**Request:** Copy each line in the data that includes the word "olan".

>>>

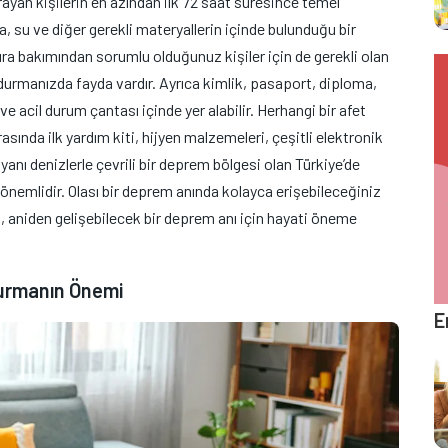
rayan kişilerin en azından ilk 72 saat süresince temel
a, su ve diğer gerekli materyallerin içinde bulunduğu bir
 sıra bakımından sorumlu olduğunuz kişiler için de gerekli olan
durmanızda fayda vardır. Ayrıca kimlik, pasaport, diploma,
ve acil durum çantası içinde yer alabilir. Herhangi bir afet
asında ilk yardım kiti, hijyen malzemeleri, çeşitli elektronik
 yanı denizlerle çevrili bir deprem bölgesi olan Türkiye’de
nemlidir. Olası bir deprem anında kolayca erişebileceğiniz
, aniden gelişebilecek bir deprem anı için hayati öneme
urmanın Önemi
E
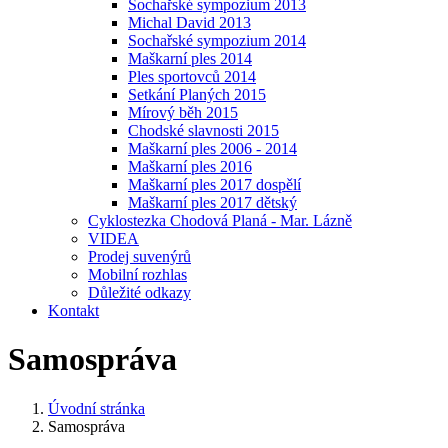
Sochařské sympozium 2013
Michal David 2013
Sochařské sympozium 2014
Maškarní ples 2014
Ples sportovců 2014
Setkání Planých 2015
Mírový běh 2015
Chodské slavnosti 2015
Maškarní ples 2006 - 2014
Maškarní ples 2016
Maškarní ples 2017 dospělí
Maškarní ples 2017 dětský
Cyklostezka Chodová Planá - Mar. Lázně
VIDEA
Prodej suvenýrů
Mobilní rozhlas
Důležité odkazy
Kontakt
Samospráva
Úvodní stránka
Samospráva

<<<

**Solution for this problem:**
 sıra bakımından sorumlu olduğunuz kişiler için de gerekli olan
 yanı denizlerle çevrili bir deprem bölgesi olan Türkiye’de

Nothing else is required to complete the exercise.